Exercise
Please copy out each line of the entries in which "Senior" appears.

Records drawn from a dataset

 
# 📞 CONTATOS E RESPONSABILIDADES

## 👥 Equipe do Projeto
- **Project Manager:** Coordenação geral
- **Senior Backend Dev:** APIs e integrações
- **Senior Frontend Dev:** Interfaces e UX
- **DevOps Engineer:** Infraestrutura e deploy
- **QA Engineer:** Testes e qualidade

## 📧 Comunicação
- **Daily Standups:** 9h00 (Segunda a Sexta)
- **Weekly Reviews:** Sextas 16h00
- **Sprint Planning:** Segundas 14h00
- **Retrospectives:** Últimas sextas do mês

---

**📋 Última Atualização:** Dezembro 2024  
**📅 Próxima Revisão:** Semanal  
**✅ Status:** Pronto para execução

...

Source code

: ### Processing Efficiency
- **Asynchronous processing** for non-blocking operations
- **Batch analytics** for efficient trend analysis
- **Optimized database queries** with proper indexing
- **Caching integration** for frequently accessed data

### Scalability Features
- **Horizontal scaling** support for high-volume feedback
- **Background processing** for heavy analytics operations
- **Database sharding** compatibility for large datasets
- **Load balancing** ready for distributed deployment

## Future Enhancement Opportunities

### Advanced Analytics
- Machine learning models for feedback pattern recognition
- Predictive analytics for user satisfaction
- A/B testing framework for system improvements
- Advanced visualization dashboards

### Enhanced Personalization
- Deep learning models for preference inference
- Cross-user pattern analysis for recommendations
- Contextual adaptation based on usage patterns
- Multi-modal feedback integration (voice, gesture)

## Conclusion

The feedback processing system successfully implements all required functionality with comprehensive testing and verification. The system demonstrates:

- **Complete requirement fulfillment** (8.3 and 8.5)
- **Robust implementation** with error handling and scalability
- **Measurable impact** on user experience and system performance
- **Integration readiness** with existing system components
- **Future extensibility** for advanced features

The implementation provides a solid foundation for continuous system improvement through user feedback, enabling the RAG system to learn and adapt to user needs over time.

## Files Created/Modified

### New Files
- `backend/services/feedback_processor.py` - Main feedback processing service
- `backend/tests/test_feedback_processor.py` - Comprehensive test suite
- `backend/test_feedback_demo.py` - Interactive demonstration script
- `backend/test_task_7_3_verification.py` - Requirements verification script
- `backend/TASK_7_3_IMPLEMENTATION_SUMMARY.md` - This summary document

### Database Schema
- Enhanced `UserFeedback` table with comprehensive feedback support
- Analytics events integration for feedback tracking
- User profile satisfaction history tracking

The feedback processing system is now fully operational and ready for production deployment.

Task response
- **Senior Backend Dev:** APIs e integrações
- **Senior Frontend Dev:** Interfaces e UX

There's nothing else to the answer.